Ms. Keller still conducts story hours at libraries and camps that enhance sensitivity between sighted and blind children. “If kids see that you’re reading the same thing as everyone else, then they realize that you can do the same things as everyone else, and they treat you the same as everyone else,” Ms. Simms said. “They will not be off-balance when they meet another blind child. Maybe when they grow up they will become employers who will hire a blind person.”
CAL’s products have impacted the sighted community in other ways as well. Its flashcards not only help blind children and adults improve perceptual development, texture discrimination, spatial relationships and pattern sequencing, but are also used to teach stroke patients at North Shore Hospital and children with language delays and other disabilities. The products are sold through specialty catalogues.

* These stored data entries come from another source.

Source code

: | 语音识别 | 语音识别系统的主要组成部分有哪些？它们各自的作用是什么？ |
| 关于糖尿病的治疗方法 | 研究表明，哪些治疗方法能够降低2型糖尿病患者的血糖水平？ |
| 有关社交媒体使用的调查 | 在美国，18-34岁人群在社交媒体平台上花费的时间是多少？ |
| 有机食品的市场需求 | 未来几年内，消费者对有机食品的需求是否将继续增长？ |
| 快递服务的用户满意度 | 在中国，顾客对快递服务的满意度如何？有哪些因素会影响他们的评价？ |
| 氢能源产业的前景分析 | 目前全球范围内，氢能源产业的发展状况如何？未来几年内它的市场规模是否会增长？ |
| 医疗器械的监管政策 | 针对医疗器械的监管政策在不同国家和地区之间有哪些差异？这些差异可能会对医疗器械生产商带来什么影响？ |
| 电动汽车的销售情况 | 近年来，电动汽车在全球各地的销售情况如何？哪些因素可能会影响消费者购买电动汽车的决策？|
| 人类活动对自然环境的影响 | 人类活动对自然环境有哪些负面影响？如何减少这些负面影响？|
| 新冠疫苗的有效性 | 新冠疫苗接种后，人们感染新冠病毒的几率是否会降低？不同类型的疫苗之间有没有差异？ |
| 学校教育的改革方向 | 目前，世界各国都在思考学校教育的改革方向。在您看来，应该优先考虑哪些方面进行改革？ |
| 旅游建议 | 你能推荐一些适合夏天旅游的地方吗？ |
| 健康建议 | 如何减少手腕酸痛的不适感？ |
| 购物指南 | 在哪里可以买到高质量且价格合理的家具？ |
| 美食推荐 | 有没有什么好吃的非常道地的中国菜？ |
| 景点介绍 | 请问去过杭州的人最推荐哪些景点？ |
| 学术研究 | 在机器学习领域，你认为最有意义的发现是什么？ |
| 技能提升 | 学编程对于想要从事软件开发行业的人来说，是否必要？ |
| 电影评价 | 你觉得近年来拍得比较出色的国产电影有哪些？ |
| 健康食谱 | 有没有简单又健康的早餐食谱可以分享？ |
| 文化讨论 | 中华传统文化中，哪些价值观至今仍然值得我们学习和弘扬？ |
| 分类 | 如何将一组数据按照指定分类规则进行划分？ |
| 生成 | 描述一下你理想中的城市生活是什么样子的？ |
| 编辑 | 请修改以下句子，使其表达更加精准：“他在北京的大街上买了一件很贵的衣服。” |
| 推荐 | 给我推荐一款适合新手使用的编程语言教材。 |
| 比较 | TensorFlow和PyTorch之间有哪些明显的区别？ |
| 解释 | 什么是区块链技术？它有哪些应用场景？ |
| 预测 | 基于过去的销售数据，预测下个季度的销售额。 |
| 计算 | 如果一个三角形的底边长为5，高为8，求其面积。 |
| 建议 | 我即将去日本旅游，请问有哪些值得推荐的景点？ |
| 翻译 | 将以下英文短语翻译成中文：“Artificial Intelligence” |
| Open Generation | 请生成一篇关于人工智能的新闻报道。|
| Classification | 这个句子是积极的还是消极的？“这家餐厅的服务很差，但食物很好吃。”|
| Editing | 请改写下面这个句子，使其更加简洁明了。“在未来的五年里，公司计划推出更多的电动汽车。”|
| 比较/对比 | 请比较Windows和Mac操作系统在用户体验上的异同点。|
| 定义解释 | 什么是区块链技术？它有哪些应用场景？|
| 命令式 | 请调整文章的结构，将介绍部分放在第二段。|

One of CAL’s goals is to enrich interaction between sighted parents and blind children, or blind parents and sighted children so the illustrations in “Let’s Learn Shapes” are in deep primary colors. That also helps the visually impaired who have some sight.
Producing and publishing the book was an unexpectedly tedious process. Ms. Keller and Ms. Goldberg had completed the rhyming text and illustrations as far back as 1991. Ms. Croft agreed to take care of interleaving the Braille text, publishing and distributing the book if CAL would shoulder the responsibility for reproducing the illustrations. “We didn’t realize we couldn’t use our plates for mass production,” Ms. Keller said. “The whole project had to be computerized.”
With the cooperation of the Computer Center for Visually Impaired People at Baruch College, which usually makes maps, and the grant from Mitsubishi, every line and detail had to be painstakingly redrawn on a computer grid. The process took up to eight hours for each picture. To make a negative, the computer then sent the information to a router, which drilled the picture onto a sheet of acrylic — another lengthy procedure. If the texture was too shallow or too deep, the picture had to be revised and the process repeated. The master plate was then made from liquid latex that was poured over the acrylic and hardened. It took two years to do 20 pictures, Ms. Keller said. The images were later silkscreened on PVC plastic to avoid distortion. Each book cost $100 to produce but sells for $36.
“We thought we could duplicate a handcrafted job,” Ms. Keller said. “Every line had to be discussed. Every millimeter was compromised. We visited glue factories to learn about adhesives. We explored different types of plastics to find one that would expand equally in all directions so the Braille wouldn’t be blurred. Seeing the final product was a great relief.”
CAL’s next project, a set of illustrated nursery rhymes, will be done in-house, Ms. Goldberg said. “Working with CAL has changed my perspective on how to see the world,” she noted. “The best moments are when we show new materials to the children and adults who test them. I see their faces and I know I’m creating something with meaning.”